* begin *

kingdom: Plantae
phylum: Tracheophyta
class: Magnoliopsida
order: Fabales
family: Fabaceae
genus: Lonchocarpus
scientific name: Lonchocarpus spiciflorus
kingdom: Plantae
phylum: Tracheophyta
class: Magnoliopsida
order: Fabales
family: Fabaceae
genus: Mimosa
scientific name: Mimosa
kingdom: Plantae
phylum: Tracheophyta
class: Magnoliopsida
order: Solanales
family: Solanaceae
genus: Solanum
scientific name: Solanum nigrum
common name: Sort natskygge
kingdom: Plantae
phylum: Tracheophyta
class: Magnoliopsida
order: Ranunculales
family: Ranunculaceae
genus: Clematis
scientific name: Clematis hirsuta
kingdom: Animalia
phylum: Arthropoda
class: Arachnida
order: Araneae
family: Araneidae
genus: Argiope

* end *

DIRECTIONS:
Rewrite the listing above, putting "species" in place of every "scientific name" and leaving everything else unchanged.

CORRECT ANSWER:
kingdom: Plantae
phylum: Tracheophyta
class: Magnoliopsida
order: Fabales
family: Fabaceae
genus: Lonchocarpus
species: Lonchocarpus spiciflorus
kingdom: Plantae
phylum: Tracheophyta
class: Magnoliopsida
order: Fabales
family: Fabaceae
genus: Mimosa
species: Mimosa
kingdom: Plantae
phylum: Tracheophyta
class: Magnoliopsida
order: Solanales
family: Solanaceae
genus: Solanum
species: Solanum nigrum
common name: Sort natskygge
kingdom: Plantae
phylum: Tracheophyta
class: Magnoliopsida
order: Ranunculales
family: Ranunculaceae
genus: Clematis
species: Clematis hirsuta
kingdom: Animalia
phylum: Arthropoda
class: Arachnida
order: Araneae
family: Araneidae
genus: Argiope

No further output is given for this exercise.